### Task to carry out
Would you print the material exactly, starting at its first line and ending at the line holding "[00:00.000]"?

### Data for analysis
========================================================================

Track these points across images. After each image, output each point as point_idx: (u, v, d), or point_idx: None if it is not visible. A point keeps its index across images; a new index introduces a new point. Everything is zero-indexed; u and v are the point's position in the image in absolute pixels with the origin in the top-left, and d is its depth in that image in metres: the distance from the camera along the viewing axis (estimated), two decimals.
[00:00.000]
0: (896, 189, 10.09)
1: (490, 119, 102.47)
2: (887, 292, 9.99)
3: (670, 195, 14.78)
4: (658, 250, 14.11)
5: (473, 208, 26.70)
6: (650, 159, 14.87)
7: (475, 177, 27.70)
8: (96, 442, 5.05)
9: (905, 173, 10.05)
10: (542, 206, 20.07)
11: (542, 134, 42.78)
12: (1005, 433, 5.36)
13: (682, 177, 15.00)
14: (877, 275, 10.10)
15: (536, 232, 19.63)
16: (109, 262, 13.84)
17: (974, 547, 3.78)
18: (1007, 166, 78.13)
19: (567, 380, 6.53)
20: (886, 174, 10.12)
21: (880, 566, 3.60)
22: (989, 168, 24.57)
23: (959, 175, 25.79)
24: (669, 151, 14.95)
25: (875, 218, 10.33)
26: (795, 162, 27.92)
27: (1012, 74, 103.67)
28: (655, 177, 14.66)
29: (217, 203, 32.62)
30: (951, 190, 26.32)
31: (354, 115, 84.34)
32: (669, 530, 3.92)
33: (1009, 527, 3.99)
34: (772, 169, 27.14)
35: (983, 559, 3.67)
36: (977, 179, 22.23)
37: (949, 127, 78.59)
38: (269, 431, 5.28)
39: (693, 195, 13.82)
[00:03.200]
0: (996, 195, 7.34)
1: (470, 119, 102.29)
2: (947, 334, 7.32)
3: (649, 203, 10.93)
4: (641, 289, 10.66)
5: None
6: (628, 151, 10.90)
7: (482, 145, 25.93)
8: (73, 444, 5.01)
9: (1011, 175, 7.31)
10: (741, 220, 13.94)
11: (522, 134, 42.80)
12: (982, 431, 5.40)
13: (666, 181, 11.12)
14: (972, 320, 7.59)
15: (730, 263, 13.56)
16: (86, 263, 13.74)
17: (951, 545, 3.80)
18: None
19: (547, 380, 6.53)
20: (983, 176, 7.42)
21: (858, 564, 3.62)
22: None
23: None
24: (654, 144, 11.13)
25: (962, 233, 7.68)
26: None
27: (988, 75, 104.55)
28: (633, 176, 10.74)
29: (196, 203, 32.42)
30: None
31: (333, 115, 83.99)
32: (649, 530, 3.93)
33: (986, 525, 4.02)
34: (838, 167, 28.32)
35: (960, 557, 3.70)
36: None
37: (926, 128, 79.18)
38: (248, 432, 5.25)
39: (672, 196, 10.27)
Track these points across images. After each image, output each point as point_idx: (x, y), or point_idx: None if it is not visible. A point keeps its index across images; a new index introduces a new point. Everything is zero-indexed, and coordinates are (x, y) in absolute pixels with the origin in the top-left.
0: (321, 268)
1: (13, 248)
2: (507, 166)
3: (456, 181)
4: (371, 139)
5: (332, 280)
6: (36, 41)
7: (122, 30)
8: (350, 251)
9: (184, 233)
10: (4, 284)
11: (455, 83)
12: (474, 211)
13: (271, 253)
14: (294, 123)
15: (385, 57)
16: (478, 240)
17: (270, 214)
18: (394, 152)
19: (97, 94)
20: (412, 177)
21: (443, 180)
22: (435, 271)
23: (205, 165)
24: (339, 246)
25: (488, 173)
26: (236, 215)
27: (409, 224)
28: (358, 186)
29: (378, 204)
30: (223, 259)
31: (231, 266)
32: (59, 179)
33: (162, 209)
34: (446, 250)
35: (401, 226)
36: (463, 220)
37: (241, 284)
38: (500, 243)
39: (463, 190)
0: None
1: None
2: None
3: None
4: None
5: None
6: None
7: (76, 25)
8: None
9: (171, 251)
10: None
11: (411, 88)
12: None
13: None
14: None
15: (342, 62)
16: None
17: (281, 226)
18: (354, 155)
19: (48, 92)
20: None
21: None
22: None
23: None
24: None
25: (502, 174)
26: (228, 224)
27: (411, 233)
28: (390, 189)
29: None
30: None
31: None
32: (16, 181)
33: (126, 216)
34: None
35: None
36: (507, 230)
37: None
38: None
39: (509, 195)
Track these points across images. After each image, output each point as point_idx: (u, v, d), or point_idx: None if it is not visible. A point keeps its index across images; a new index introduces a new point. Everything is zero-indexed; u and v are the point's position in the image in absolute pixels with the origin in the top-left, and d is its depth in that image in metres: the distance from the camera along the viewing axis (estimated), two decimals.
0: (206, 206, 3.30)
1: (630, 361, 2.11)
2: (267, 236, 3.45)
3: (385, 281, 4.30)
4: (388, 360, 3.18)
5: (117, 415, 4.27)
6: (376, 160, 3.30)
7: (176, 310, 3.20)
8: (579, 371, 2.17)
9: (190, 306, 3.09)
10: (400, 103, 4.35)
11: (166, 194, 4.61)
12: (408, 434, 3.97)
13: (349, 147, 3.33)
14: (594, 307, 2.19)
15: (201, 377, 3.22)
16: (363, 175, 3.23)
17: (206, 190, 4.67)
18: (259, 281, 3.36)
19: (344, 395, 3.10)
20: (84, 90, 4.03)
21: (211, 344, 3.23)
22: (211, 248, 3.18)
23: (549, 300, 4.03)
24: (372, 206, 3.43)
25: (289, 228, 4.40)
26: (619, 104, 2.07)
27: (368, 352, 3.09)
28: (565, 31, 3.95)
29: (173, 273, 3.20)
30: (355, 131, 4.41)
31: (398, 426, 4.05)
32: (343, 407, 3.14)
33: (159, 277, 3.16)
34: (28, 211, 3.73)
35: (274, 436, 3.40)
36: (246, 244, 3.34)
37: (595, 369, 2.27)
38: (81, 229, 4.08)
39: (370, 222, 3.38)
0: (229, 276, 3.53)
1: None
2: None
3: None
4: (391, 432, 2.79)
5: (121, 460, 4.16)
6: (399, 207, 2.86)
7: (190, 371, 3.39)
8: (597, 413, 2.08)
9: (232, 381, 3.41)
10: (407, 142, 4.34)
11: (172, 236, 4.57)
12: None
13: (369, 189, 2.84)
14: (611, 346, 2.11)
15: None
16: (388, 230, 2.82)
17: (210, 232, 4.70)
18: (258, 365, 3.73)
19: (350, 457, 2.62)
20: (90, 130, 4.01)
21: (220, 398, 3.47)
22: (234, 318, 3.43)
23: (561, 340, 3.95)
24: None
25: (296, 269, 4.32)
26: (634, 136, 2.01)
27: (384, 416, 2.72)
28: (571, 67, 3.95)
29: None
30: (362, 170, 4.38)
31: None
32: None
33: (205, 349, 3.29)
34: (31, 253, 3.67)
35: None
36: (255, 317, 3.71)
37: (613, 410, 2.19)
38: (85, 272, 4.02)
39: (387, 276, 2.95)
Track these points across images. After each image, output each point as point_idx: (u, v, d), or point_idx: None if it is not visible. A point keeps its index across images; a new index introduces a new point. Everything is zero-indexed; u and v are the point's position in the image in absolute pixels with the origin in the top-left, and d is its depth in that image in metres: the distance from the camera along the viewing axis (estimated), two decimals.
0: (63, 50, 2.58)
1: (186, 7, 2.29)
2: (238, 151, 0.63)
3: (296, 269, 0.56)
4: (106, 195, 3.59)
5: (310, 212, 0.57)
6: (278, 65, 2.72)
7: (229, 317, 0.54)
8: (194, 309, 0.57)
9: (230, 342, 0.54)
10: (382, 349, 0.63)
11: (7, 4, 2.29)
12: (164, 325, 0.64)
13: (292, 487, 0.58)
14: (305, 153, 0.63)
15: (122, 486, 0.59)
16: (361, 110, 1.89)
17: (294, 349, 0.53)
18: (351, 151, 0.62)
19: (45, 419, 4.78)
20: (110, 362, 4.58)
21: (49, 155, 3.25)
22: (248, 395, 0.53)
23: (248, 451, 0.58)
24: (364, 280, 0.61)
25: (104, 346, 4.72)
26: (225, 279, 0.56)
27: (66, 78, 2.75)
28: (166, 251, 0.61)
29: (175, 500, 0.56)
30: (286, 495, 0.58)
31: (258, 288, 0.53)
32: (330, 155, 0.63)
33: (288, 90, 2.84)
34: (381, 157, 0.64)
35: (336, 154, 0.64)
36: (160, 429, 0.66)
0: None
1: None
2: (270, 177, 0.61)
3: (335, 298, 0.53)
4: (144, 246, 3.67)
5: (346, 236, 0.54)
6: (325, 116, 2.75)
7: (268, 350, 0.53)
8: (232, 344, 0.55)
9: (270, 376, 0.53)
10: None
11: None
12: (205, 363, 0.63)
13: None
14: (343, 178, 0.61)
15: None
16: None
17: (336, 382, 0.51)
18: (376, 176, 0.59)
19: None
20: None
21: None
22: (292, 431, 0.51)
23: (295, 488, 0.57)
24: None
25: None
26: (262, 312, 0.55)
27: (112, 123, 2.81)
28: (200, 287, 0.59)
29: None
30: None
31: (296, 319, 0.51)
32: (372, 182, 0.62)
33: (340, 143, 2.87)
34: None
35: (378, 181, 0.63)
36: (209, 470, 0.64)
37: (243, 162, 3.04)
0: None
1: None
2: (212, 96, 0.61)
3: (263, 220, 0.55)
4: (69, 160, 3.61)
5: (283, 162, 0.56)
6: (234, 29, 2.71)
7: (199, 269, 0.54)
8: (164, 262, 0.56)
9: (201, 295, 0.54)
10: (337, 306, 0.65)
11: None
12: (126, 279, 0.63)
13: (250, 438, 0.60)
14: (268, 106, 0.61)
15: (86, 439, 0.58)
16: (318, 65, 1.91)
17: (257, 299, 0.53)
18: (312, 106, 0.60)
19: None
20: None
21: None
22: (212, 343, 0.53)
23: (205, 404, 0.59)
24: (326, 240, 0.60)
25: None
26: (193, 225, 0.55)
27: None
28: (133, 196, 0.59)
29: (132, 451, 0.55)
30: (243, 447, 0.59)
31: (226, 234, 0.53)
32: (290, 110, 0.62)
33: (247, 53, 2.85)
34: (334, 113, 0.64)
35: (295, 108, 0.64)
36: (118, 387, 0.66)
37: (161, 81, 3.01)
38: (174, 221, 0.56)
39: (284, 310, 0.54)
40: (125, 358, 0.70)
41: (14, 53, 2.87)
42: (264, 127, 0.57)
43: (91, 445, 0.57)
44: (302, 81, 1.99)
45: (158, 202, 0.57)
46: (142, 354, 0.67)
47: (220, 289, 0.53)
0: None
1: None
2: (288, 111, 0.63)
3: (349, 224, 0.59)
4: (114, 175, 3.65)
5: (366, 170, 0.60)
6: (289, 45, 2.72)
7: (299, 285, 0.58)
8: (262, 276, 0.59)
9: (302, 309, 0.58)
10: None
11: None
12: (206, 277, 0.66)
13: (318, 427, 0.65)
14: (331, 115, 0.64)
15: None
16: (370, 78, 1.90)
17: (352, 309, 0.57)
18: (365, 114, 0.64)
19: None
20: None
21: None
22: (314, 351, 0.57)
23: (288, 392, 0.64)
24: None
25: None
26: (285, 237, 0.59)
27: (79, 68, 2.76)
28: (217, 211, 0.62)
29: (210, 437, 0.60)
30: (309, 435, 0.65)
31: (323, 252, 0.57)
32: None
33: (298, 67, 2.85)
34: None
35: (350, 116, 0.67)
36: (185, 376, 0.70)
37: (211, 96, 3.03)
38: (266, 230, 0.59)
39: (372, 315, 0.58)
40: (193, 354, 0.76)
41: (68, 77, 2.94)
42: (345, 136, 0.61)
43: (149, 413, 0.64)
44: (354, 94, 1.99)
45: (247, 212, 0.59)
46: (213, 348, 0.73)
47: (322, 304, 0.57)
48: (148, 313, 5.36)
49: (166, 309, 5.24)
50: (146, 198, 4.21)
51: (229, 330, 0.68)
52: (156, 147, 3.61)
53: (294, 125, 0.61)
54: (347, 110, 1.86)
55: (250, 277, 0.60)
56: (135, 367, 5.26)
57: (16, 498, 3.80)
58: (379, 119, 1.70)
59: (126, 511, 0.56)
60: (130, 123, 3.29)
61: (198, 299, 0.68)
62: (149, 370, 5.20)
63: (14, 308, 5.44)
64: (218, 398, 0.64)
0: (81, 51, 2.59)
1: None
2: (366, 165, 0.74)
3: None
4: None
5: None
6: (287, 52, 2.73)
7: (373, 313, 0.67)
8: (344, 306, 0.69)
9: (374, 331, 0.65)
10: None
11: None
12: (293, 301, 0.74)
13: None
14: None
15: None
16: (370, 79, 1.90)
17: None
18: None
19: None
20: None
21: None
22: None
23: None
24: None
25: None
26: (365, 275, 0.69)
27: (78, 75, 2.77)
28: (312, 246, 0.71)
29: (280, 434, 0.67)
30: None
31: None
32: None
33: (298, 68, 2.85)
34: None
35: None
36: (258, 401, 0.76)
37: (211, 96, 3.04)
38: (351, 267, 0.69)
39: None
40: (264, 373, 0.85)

========================================================================

### Output
Track these points across images. After each image, output each point as point_idx: (u, v, d), or point_idx: None if it is not visible. A point keeps its index across images; a new index introduces a new point. Everything is zero-indexed; u and v are the point's position in the image in absolute pixels with the origin in the top-left, and d is its depth in that image in metres: the distance from the camera along the viewing axis (estimated), two decimals.
[00:00.000]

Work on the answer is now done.